Isto demonstra o completo desconhecimento do SUS e do seu funcionamento por parte dos deputados propositores do Projeto de Lei nº 416/2011. No mínimo, deveria ser realizada ampla audiência pública com acadêmicos do tema, gestores do SUS e população em geral antes que a votação prosseguisse, à surdina.

Um parecer contrário, que questiona a constitucionalidade do PL, foi elaborado pela Comissão de Bioética e Biodireito da OAB RJ e apresentado a parlamentares da Alerj. Porém, o parecer sequer foi debatido no processo de tramitação do PL 416/2011.

Surpreendendo segmentos contrários à proposta, o projeto foi colocado na Ordem do Dia da Alerj em 12 de novembro, em regime de “tramitação ordinária”, para votação em 1ª discussão – isto, mediante “requerimento”, o que caracteriza agendamento de urgência. Não houve quórum e não houve qualquer debate. As comissões que avaliaram o PL 416 aprovaram todas as emendas a ele interpostas, mesmo com o parecer da OAB tendo sido formalmente anexado ao processo.

 

Estado Laico, Democracia e Direitos Sexuais e Reprodutivos

O projeto pronatalista em curso na sociedade vem angariando adeptos uma vez que o discurso religioso ganha força, ignorando o direito individual de mulheres e interferindo no planejamento familiar de muitas famílias, pois nenhum método contraceptivo disponível atualmente é 100% eficaz.

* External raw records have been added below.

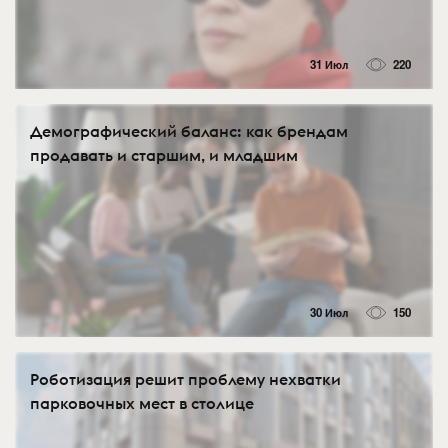
31 Июл
220
Демографический баланс: как брендам
продавать и старшим, и младшим
30 Июл
150
Роботизация решит проблему нехватки
парковочных мест в столице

À medida que cidadãos veem sua liberdade e autonomia de escolha cerceadas, a laicidade do Estado brasileiro assegurada pela Constituição de 88 fica comprometida quando sofre interferência de comunidades religiosas e seus dogmas. A democracia, enquanto governo do povo, tem o dever de garantir e proteger os direitos individuais e institucionalizar a liberdade – tanto do viver em sociedade quando da vontade individual.

Neste sentido, a assistência social, psicológica e pré-natal, inclusive laboratorial especial, pretendida pelo PL 416/2011 – quando estas já existem e em caráter universal garantido por lei – é discriminatória e lhe dá caráter invasivo, que extrapola limites ao querer gerir e interferir na vida privada e familiar das pessoas, em particular das mulheres mais vulneráveis.

Tratados internacionais de direitos humanos vêm ratificando, desde a década de 90, os direitos humanos sexuais e reprodutivos – incluindo o direito das mulheres. Para sua implementação, o Brasil assumiu obrigações internacionais e vem se distanciando desses compromissos na medida em que permite que projetos como este ameacem a integridade da saúde de suas mulheres.

A proposta de “amparo” às mulheres sugerida pelo projeto é uma afronta não somente à democracia e ao direitos sexuais reprodutivos que garantem liberdade de escolha, mas por ir de encontro ao direito à saúde assegurado na Constituição à medida que dificulta o acesso aos serviços de saúde que garantem o aborto seguro nos casos previstos em lei.